Extract to read:

++++++++

It is often said that parenting can either keep you young, or make you really old. Some would argue it can even do both simultaneously.
As I write this, I tend toward the aged perspective, because my wife and I spent the better part of the day in the hospital with our daughter. Thankfully it was minor, scheduled surgery. But any parent of a child about to undergo general anaesthesia for any reason knows that feeling of rampant vulnerability as the bed continues past the threshold into the long hallway down to the OR. You have to stop at the door and wave uselessly as your little person becomes littler. Finally, the doors close and you have no choice but to entrust your treasure to a group of complete strangers, and hope that everything will turn out fine.
My wife told me point blank the night before, "I need her to be OK."
This time, thankfully, she got her wish. I pray it is always so.
I also pray for parents of kids whose reasons for making that trip down the hallway are far more serious than our daughter's. I have written about seriously ill children and their families in the past, and I hope we - and you - never learn their pain first-hand. They are real, if unwilling, experts in the true value of a life well-lived.
Our little munchkin returns to day camp tomorrow and will spend her day making cookies and telling stories of her adventure to her friends. I wish there were some way for the strangers who cared for her today to understand how much that mundane little snapshot means to her Mom. And to me.

++++++++

Dataset excerpts:
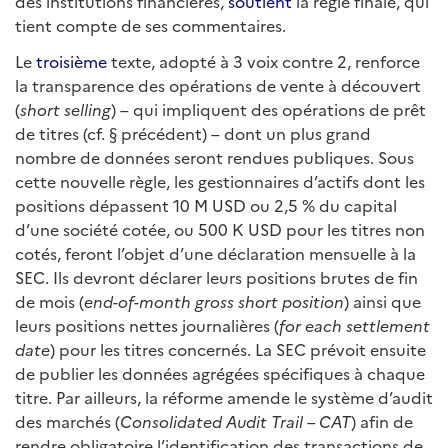
des institutions financières,
soutient
la règle finale, qui
tient compte de ses commentaires.
Le
troisième
texte, adopté à 3 voix contre 2, renforce
la transparence des opérations de vente à découvert
(
short selling
) – qui impliquent des opérations de prêt
de titres (cf. § précédent) – dont un plus grand
nombre de données seront rendues publiques. Sous
cette nouvelle règle, les gestionnaires d’actifs dont les
positions dépassent 10 M USD ou 2,5 % du capital
d’une société cotée, ou 500 K USD pour les titres non
cotés, feront l’objet d’une déclaration mensuelle à la
SEC. Ils devront déclarer leurs positions brutes de fin
de mois (
end-of-month gross short position
) ainsi que
leurs positions nettes journalières (
for
each settlement
date
) pour les titres concernés. La SEC prévoit ensuite
de publier les données agrégées spécifiques à chaque
titre. Par ailleurs, la réforme amende le système d’audit
des marchés (
Consolidated Audit Trail – CAT
) afin de
rendre obligatoire l’identification des transactions de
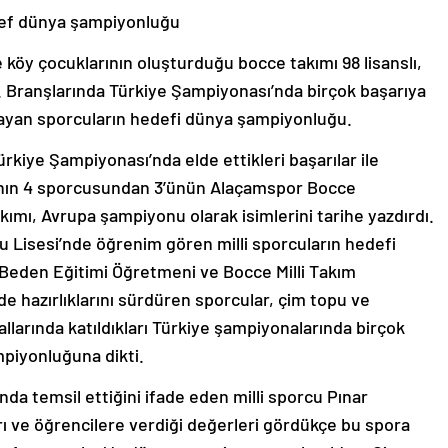
ef dünya şampiyonluğu
öy çocuklarının oluşturduğu bocce takımı 98 lisanslı,
. Branşlarında Türkiye Şampiyonası’nda birçok başarıya
ayan sporcuların hedefi dünya şampiyonluğu.
kiye Şampiyonası’nda elde ettikleri başarılar ile
mı’nın 4 sporcusundan 3’ünün Alaçamspor Bocce
kımı, Avrupa şampiyonu olarak isimlerini tarihe yazdırdı.
 Lisesi’nde öğrenim gören milli sporcuların hedefi
Beden Eğitimi Öğretmeni ve Bocce Milli Takım
hazırlıklarını sürdüren sporcular, çim topu ve
allarında katıldıkları Türkiye şampiyonalarında birçok
mpiyonluğuna dikti.
nda temsil ettiğini ifade eden milli sporcu Pınar
ı ve öğrencilere verdiği değerleri gördükçe bu spora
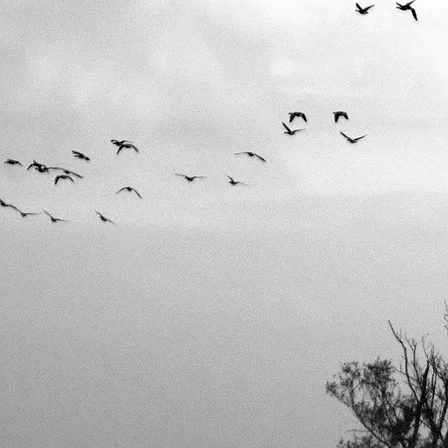
Talvine seiklus
Kümblustünn ja katusealune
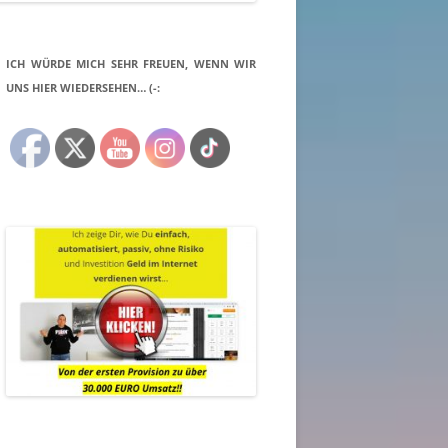
ICH WÜRDE MICH SEHR FREUEN, WENN WIR
UNS HIER WIEDERSEHEN… (-:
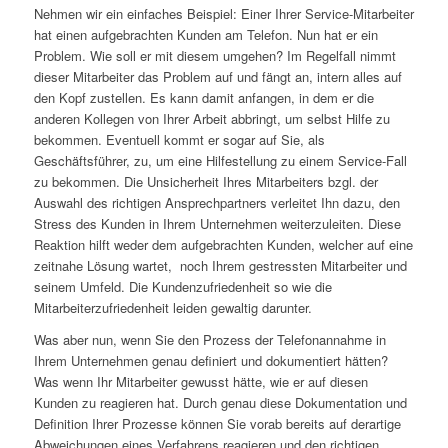
Nehmen wir ein einfaches Beispiel: Einer Ihrer Service-Mitarbeiter
hat einen aufgebrachten Kunden am Telefon. Nun hat er ein
Problem. Wie soll er mit diesem umgehen? Im Regelfall nimmt
dieser Mitarbeiter das Problem auf und fängt an, intern alles auf
den Kopf zustellen. Es kann damit anfangen, in dem er die
anderen Kollegen von Ihrer Arbeit abbringt, um selbst Hilfe zu
bekommen. Eventuell kommt er sogar auf Sie, als
Geschäftsführer, zu, um eine Hilfestellung zu einem Service-Fall
zu bekommen. Die Unsicherheit Ihres Mitarbeiters bzgl. der
Auswahl des richtigen Ansprechpartners verleitet Ihn dazu, den
Stress des Kunden in Ihrem Unternehmen weiterzuleiten. Diese
Reaktion hilft weder dem aufgebrachten Kunden, welcher auf eine
zeitnahe Lösung wartet, noch Ihrem gestressten Mitarbeiter und
seinem Umfeld. Die Kundenzufriedenheit so wie die
Mitarbeiterzufriedenheit leiden gewaltig darunter.
Was aber nun, wenn Sie den Prozess der Telefonannahme in
Ihrem Unternehmen genau definiert und dokumentiert hätten?
Was wenn Ihr Mitarbeiter gewusst hätte, wie er auf diesen
Kunden zu reagieren hat. Durch genau diese Dokumentation und
Definition Ihrer Prozesse können Sie vorab bereits auf derartige
Abweichungen eines Verfahrens reagieren und den richtigen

++++++++

What you have to do: Reproduce the passage of the essay about the daughter's surgery that lies between "I also pray" and "a life well-lived.", inclusive, with no change to its wording. The rows are not needed for this work.

Answer:
I also pray for parents of kids whose reasons for making that trip down the hallway are far more serious than our daughter's. I have written about seriously ill children and their families in the past, and I hope we - and you - never learn their pain first-hand. They are real, if unwilling, experts in the true value of a life well-lived.